Cette décision intervient après l’instauration d’une Taxe sur la Valeur Ajoutée (TVA) de 9 % sur l’aliment pour volailles, un intrant clé représentant entre 60 et 70 % des coûts de production avicole. Dans un communiqué, les associations d’aviculteurs ANAVICI, UACI et UNACI, ainsi que l’association des revendeurs ANAREVCI, précisent qu’une réévaluation concertée des coûts de production a été réalisée. Cette démarche a pour objectif d’intégrer l’impact combiné de la nouvelle fiscalité et de la hausse continue des prix des matières premières, de l’énergie et du transport.
À l’issue de cette analyse technique et économique, le collège a fixé de nouveaux prix bord ferme pour garantir la viabilité des exploitations et la continuité de l’approvisionnement du marché national. Le prix du poulet de chair est désormais de 2 400 FCFA pour un poids vif moyen de 1,7 kilogramme, tandis que le plateau de 30 œufs de consommation est également fixé à 2 400 FCFA.
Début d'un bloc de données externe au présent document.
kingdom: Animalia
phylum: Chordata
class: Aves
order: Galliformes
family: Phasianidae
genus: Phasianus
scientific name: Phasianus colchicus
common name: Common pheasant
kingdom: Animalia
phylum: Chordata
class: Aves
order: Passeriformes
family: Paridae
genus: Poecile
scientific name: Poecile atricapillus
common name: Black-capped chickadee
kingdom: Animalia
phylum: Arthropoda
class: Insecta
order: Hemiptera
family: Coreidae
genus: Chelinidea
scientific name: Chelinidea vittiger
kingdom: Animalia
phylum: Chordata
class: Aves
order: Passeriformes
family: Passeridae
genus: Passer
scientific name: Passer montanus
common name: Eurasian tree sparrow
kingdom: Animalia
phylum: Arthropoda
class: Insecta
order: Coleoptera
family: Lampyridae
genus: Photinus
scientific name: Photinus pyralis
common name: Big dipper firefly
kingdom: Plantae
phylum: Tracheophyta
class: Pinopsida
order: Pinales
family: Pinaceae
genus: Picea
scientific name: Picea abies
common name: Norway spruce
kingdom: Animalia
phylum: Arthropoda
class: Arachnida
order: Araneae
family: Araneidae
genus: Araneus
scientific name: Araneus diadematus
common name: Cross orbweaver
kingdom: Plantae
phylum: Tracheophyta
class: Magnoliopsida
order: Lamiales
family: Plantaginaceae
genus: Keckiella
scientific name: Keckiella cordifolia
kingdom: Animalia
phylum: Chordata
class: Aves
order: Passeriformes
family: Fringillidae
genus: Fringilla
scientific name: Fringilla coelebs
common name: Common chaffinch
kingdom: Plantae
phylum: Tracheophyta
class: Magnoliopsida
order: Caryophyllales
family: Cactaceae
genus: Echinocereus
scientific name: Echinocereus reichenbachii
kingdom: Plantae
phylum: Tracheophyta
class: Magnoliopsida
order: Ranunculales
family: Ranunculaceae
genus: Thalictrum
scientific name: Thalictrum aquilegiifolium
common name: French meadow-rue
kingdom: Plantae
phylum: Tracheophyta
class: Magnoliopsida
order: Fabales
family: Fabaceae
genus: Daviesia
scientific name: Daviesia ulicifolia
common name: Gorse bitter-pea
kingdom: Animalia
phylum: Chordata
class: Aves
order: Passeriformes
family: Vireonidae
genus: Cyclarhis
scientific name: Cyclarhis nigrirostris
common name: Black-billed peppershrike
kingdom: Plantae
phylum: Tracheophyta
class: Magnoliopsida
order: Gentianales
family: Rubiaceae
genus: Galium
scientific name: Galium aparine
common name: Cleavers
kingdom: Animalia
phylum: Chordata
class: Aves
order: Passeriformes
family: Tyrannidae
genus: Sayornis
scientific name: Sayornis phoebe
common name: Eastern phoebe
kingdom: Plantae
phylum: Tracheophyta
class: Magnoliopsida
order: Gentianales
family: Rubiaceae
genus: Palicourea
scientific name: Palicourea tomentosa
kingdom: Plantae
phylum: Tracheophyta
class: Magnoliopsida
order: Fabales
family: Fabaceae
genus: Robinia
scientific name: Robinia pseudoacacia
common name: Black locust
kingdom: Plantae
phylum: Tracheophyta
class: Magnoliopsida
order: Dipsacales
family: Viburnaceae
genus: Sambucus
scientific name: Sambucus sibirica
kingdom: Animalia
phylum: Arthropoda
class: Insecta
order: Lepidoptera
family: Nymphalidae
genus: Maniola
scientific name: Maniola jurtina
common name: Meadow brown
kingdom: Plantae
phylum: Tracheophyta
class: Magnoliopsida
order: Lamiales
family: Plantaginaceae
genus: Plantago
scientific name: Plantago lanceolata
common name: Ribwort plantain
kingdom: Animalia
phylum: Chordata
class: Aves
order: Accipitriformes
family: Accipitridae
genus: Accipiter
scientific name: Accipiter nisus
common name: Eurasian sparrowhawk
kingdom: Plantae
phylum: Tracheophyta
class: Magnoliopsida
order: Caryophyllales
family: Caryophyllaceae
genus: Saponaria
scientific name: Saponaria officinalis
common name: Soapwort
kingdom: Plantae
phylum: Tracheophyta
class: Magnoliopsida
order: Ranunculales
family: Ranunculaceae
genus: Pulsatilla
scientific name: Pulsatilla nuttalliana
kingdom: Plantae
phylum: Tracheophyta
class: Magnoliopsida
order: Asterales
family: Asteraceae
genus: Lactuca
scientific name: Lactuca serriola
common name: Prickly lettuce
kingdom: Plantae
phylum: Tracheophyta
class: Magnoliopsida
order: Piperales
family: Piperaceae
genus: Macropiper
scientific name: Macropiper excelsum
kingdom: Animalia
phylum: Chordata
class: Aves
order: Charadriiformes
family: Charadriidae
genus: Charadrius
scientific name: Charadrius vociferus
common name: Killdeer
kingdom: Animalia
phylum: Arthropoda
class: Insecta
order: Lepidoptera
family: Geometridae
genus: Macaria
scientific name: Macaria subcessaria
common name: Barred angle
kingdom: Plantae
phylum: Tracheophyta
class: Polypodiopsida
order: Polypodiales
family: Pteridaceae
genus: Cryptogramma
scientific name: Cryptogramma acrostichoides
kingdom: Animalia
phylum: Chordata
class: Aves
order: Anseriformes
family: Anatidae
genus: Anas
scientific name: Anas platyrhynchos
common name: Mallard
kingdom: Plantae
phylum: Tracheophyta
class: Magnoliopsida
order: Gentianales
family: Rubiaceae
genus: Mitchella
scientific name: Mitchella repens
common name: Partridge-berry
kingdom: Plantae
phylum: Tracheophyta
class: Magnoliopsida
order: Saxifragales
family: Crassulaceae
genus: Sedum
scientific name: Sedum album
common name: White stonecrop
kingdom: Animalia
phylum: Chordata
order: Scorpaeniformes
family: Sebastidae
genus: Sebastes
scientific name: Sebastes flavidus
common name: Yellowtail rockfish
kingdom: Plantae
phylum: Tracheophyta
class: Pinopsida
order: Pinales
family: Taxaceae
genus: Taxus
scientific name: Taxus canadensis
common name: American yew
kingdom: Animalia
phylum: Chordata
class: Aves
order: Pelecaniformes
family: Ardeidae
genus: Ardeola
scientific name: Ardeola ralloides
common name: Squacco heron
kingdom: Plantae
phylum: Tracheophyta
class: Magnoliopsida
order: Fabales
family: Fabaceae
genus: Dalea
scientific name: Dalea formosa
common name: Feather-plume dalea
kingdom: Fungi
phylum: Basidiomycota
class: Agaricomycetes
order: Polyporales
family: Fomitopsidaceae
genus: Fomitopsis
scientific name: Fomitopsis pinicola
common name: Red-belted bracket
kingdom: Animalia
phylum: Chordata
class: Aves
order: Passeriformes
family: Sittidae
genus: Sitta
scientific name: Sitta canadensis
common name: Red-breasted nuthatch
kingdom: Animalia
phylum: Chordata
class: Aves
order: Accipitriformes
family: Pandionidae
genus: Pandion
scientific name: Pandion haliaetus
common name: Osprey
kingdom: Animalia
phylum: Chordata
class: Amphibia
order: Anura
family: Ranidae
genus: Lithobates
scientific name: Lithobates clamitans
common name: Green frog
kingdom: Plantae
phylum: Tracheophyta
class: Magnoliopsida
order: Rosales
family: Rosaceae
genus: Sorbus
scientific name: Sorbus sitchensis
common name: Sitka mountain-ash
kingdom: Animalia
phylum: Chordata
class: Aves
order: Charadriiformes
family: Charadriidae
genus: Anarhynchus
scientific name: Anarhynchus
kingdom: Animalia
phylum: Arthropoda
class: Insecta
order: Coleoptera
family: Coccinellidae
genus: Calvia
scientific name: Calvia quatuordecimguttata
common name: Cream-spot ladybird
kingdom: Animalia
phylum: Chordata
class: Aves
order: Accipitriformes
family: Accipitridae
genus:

Selon le collège, ces ajustements visent à maintenir une rentabilité minimale pour les exploitations avicoles, assurer la continuité des activités et préserver les emplois dans la filière, tout en recherchant un équilibre durable entre producteurs, distributeurs et consommateurs. Les nouveaux tarifs s’appliquent à l’ensemble des acteurs de la filière dès leur publication.
Conscients des effets possibles de cette réforme fiscale sur le pouvoir d’achat et la chaîne de distribution, les responsables du collège réaffirment leur disponibilité à dialoguer avec les autorités publiques et les partenaires institutionnels. Ils appellent également à la mise en place de mesures d’accompagnement pour atténuer l’impact de la TVA sur l’aliment de volailles et garantir la stabilité d’un secteur considéré comme stratégique pour la sécurité alimentaire et l’emploi en Côte d’Ivoire.